TOLL OF DEAD IN MINE BLAST SOARS TO 21.

23 OTHER MINERS BADLY INJURED IN BIRMINGHAM DISASTER SUNDAY MORNING.

Birmingham, Ala., Aug. 30. -- (AP) -- Twenty-one dead were counted today from the two gas explosions which late Saturday and early yesterday tore through the Republic Steel Corporation's No. 2 Sayreton mine here.
Twenty-three others were burned, several of the critically.
Among the dead were E. J. McCROSSIN, chief state mine inspector; GEORGE FERGUSON, Sayrerton night superintendent, and WILLIAM GOODWIN, chief mine inspector here for Republic. They headed rescue parties which entered the mine after the first blast.
E. I. EVANS, Souchern district manager for Republic, issued this statement of the disaster:
"The first explosion (at 10:20 p. m. Saturday) seriously interrupted the ventilating system and damaged the stoppings, doors and regulators in the ninth left section area. The second explosion at 12:40 a. m. yesterday was more violent and extended the damage which already existed and started eight small fires."
Origin Of Blast Unknown.
EVANS said the origin of the explosions was unknown.
FRANK LOGGINS, one of the injured miners, described the first explosion as a "long sheet of flame."
"I was stunned and burned," he said. "I began to stumble in the dark toward the mouth of the slope. My light was out and I stepped on several bodies."
Another miner, ANDY M. KING, said he was "blown at least 30 feet through the air" by the second explosion inside the mine. His hair was singed, but he was otherwise unhurt.
KING, a member of the first rescue group said "when he reached No. 10 left (section of the mine where both explosions occurred), we found six bodies stretched along the track, one behind the other.
"They must have been running when they died."
"Another man was down on his hands and knees, and must have tried to get low to escape the flames."
100 Men Escape Injury.
A company spokesman estimated that 100 of the regular night crew of 135 men made their way to safety unhurt between the explosions.
EVANS said nurses were being flown here from Cleveland, O., to aid in caring for the injured. Others, he added, have been brought here from Gadsen, Ala., where Republic operates a blast furnace.
Sayreton, which produces approximately 100,000 tons of coking coal monthly, employes about 1,100 men on all shifts and is the state's third largest coal producer. McCROSSIN, who had inspected the mine many times, rated it as gassy.

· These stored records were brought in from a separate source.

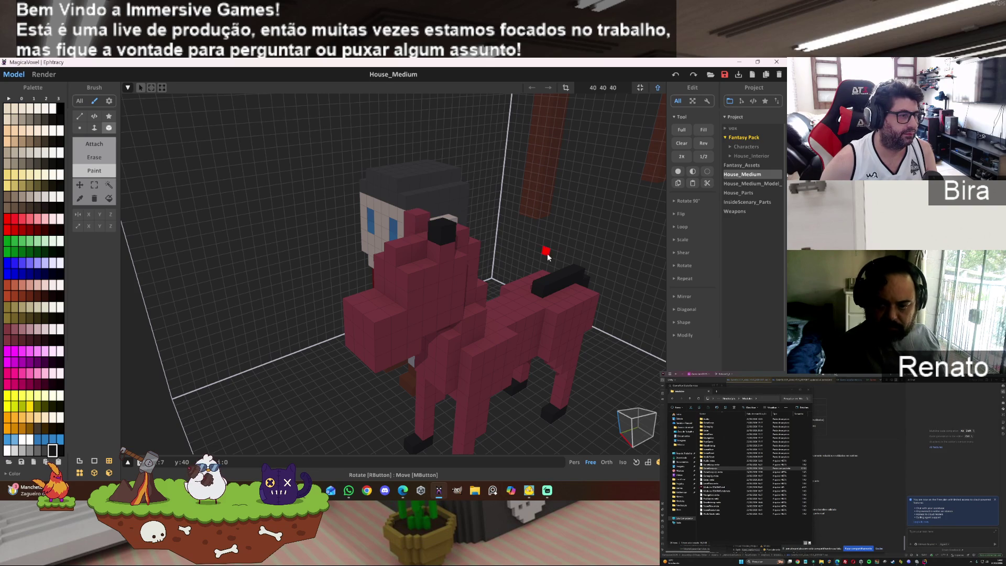
mouse_move(411, 235)
right_mouse_down()
mouse_move(507, 229)
mouse_move(459, 236)
mouse_move(411, 281)
right_mouse_up()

The dead, in addition to McCROSSIN, FERGUSON and GOODWIN, were listed by the company as follows:
JOHN FRAME, assistant superintendent at Sayreton; J. V. SHARIT; S. O. OLDACRC; W. E. FAUCETT; WILLIAM PENNINGTON; JOHN W. GUTHRIE: BUD JONES; JIM McCOMBS; HENRY HANN; GEORGE SELLERS; TOM McALPINE; W. H. ABEL; HERBERT GILLEY; AMOS McGRUDER; JOE DAVENPORT; WILL GILES; C. E. SAXON and WILL NEAL.
The section of the mine where the explosions occurred is approximately one and a half miles below the surface.